Steven K. Roberts (born September 25, 1952) is an American journalist, writer, cyclist, archivist, and explorer. He first gained public attention as a pioneering digital nomad, before the term became widely used, when from 1983 to 1991, Roberts toured the United States on three different heavily modified, computerized, Avatar recumbent bicycles: the Winnebiko from 1983 to 1985, the Winnebiko II from 1986 to 1988, and then the BEHEMOTH. He pulled a trailer equipped with solar panels and other electronic equipment. His journey is documented in his book, Computing Across America.[1][2]

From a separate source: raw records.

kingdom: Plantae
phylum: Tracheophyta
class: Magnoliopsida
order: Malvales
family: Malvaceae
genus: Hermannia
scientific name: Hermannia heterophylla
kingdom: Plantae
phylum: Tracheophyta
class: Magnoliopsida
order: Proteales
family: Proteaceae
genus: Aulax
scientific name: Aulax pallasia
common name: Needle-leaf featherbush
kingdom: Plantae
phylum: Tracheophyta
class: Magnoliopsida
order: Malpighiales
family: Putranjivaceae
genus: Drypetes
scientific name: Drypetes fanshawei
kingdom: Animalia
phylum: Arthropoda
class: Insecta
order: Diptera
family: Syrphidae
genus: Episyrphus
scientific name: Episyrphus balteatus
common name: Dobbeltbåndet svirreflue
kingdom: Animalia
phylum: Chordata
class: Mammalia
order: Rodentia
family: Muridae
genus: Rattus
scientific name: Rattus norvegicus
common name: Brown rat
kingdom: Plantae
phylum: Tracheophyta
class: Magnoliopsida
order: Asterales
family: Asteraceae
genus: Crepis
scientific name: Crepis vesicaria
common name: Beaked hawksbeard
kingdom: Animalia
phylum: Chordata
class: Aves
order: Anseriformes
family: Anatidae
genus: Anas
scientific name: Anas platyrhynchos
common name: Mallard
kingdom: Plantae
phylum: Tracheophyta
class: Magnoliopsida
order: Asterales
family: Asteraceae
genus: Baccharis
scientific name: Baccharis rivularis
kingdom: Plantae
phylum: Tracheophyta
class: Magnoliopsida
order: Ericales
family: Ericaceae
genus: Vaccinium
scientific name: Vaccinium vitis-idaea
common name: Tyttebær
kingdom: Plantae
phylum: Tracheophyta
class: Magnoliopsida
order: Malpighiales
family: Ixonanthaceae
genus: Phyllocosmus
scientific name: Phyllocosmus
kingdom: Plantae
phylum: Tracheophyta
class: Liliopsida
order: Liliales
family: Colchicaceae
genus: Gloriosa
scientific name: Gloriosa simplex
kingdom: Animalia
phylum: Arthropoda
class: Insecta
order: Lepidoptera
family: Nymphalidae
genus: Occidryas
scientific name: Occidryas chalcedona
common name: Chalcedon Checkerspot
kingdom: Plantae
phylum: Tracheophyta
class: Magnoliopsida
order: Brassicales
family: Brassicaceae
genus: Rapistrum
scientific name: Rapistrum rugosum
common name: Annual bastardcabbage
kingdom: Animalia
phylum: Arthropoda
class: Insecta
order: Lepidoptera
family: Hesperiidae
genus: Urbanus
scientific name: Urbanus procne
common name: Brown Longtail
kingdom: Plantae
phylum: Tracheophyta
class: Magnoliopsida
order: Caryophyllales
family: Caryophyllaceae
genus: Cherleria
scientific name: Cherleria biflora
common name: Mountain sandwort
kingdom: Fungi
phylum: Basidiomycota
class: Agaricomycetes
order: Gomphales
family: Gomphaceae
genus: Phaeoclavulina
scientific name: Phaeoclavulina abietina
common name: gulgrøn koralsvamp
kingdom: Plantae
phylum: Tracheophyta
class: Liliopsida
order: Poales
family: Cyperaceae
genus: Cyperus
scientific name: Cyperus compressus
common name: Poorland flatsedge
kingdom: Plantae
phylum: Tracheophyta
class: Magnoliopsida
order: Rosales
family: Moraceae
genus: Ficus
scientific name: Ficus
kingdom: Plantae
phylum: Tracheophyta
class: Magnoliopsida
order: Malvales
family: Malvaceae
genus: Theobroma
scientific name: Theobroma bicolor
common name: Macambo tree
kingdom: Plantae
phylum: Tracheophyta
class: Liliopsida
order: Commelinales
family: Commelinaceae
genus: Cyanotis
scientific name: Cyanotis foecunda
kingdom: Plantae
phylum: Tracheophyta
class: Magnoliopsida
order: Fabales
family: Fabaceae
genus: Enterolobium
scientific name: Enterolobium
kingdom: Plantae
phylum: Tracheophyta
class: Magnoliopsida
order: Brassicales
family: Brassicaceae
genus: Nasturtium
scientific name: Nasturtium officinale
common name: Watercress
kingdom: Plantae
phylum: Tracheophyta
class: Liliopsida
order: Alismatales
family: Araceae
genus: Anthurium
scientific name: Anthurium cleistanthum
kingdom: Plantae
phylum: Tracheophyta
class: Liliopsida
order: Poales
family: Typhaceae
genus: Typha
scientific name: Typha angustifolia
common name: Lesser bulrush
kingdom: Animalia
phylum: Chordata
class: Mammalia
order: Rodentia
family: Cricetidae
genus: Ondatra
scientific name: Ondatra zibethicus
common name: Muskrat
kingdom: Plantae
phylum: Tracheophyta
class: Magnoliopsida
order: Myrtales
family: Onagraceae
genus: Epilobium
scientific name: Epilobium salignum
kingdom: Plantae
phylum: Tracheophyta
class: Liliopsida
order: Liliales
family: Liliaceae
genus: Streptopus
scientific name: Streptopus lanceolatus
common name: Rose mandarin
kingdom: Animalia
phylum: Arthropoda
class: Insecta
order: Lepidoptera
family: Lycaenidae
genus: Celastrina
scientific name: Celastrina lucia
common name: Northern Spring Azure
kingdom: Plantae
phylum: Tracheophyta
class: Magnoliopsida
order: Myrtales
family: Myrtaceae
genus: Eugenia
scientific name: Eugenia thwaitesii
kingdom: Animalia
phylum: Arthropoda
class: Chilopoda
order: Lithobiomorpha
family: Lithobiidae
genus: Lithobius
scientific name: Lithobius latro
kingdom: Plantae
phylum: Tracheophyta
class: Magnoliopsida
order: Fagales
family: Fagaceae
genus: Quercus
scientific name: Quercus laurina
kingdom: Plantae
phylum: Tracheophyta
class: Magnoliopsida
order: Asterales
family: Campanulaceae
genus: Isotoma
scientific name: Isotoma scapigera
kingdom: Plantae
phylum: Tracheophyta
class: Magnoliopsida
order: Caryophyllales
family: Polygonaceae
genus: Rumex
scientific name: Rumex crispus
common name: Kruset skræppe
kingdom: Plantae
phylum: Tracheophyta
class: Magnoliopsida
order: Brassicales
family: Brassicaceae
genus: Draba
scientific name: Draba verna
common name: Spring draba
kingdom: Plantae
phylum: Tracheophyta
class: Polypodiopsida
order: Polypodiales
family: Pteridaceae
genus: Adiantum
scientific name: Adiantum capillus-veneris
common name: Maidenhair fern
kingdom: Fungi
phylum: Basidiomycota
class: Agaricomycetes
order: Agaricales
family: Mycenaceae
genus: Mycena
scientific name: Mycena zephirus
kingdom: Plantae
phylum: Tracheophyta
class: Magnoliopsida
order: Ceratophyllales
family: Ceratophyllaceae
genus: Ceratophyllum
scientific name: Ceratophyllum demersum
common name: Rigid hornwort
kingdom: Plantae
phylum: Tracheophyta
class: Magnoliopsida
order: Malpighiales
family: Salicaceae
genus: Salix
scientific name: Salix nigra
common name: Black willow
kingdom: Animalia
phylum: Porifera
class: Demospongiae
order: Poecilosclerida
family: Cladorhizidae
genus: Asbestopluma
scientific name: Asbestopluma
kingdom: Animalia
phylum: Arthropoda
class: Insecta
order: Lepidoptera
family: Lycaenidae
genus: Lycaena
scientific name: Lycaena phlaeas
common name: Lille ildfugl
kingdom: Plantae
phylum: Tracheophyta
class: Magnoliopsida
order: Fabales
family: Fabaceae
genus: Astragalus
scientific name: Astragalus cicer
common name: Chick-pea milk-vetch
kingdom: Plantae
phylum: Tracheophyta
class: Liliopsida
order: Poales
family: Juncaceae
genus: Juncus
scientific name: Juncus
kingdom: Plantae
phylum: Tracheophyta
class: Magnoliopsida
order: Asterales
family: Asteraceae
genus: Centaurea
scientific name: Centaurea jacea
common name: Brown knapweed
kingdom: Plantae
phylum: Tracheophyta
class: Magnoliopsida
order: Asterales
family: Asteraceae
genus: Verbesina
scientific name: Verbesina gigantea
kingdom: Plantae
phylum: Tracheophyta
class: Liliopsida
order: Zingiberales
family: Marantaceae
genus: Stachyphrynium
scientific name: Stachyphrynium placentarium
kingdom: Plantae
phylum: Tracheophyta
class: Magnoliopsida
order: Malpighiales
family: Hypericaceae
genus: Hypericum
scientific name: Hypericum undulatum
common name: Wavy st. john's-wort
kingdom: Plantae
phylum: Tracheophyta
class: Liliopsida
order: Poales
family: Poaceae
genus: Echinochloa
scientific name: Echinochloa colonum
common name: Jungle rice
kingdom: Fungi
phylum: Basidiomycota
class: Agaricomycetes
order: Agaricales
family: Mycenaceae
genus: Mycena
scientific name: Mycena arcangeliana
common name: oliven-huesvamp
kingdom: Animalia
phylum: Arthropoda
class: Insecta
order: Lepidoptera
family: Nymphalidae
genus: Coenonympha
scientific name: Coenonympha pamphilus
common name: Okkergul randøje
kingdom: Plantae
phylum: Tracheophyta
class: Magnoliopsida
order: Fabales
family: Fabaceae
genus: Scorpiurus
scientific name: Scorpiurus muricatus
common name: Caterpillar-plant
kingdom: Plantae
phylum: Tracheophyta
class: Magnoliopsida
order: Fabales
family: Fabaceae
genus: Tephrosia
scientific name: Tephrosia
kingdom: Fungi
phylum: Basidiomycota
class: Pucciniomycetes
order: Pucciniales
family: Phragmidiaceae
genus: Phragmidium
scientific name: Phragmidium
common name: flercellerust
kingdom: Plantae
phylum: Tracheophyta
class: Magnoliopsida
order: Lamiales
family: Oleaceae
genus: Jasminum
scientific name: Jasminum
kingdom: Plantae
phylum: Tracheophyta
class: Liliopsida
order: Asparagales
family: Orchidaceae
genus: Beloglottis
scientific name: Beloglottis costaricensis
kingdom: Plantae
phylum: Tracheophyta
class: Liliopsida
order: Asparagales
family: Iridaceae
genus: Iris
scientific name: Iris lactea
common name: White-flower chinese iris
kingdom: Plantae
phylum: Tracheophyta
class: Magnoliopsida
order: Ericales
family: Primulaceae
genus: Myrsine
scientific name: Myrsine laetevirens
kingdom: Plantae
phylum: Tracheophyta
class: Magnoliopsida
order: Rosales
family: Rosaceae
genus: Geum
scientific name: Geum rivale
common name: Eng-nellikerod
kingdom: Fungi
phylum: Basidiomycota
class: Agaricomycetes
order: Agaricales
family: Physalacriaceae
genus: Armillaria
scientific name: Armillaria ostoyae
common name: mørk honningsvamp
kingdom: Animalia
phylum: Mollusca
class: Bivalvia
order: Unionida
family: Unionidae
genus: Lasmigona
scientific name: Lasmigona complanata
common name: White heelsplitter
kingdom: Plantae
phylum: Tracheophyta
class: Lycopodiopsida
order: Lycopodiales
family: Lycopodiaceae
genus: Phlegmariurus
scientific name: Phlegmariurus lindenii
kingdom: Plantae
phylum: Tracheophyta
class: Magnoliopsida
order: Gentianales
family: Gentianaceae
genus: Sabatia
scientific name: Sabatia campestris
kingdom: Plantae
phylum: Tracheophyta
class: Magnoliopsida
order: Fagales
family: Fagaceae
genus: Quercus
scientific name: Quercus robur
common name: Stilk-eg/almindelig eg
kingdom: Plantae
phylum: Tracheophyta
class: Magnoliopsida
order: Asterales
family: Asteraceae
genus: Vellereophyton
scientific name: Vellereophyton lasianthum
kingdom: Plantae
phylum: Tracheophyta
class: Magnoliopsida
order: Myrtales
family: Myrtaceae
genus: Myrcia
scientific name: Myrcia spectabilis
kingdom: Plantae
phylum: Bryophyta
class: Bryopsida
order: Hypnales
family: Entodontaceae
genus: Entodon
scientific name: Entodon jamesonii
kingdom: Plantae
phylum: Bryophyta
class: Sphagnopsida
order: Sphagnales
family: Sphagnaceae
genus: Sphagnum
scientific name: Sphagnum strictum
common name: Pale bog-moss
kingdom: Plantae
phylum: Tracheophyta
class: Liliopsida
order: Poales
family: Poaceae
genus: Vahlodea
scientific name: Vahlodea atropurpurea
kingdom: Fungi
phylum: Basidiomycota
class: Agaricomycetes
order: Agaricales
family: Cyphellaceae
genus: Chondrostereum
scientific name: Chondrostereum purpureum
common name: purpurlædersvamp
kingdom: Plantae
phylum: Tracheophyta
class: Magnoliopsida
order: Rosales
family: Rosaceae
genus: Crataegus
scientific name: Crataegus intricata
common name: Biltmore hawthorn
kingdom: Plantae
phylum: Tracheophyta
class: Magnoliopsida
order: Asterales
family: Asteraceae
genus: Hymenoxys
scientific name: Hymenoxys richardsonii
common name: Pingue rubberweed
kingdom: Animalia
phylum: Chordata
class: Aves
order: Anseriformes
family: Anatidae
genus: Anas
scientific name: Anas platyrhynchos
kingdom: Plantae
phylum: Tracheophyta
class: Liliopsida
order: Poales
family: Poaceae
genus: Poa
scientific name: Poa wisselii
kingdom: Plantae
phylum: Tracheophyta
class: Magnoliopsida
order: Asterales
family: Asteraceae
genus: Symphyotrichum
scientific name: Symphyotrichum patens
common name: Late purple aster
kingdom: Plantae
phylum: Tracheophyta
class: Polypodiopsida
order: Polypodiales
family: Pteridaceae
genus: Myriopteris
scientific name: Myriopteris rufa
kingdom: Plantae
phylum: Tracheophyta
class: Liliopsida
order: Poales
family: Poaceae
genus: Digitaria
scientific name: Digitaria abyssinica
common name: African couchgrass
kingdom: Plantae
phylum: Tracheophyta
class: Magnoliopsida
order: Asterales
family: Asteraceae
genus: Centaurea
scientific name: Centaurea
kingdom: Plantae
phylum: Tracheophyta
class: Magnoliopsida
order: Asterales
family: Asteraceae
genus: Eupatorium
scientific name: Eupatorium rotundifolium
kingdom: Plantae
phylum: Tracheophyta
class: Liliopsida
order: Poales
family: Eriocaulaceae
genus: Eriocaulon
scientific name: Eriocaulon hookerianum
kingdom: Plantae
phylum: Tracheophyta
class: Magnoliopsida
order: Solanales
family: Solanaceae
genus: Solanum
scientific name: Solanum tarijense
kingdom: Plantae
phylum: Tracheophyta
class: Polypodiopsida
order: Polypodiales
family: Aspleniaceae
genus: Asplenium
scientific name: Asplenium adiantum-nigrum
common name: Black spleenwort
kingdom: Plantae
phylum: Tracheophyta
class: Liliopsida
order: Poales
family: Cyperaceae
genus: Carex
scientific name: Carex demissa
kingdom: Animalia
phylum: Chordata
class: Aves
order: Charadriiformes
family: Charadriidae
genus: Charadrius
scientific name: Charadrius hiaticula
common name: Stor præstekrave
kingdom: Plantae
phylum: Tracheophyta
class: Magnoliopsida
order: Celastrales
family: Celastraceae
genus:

The first year and a half of his bike tour covered over 10,000 miles.[3][4] He wrote articles in his tent and filed the pieces via pay phone submitting them to publications like Time and Newsweek. The bike, also known as the BEHEMOTH,[5][6] had an estimated $300,000 of equipment on it, mostly donated, including satellite email retrieval, a mobile amateur radio station (callsign N4RVE), and a paging system that would page him if an urgent email arrived while he was away from the bike.[7][8][9][10]
As press attention mounted, he shifted his efforts and built a computerized trimaran. He worked on various iterations of the trimaran for years.[9]
As of 2017, he had turned his efforts into digitizing records and was living aboard a 50-foot power boat equipped with a 3-D printer, weather station, virtual reality system, electronic piano, 10 ham radios, and more, around 50,000 pounds worth, in Friday Harbor, WA.[9]
Computing Across America: The Bicycle Odyssey of a High-Tech Nomad (ISBN978-0938734185) Steve describes the wild results of his drastic break with suburban life on his 10,000-mile journey across the United States of America on his computerized bicycle. 1988
From Behemoth to Microship Steve's journey from computerized recumbent bicycles, Winnebiko and BEHEMOTH to system design and early adventures with the Microships that are amphibian pedal/solar/sail networked folding micro-trimarans. (ISBN978-1929470006) 2000.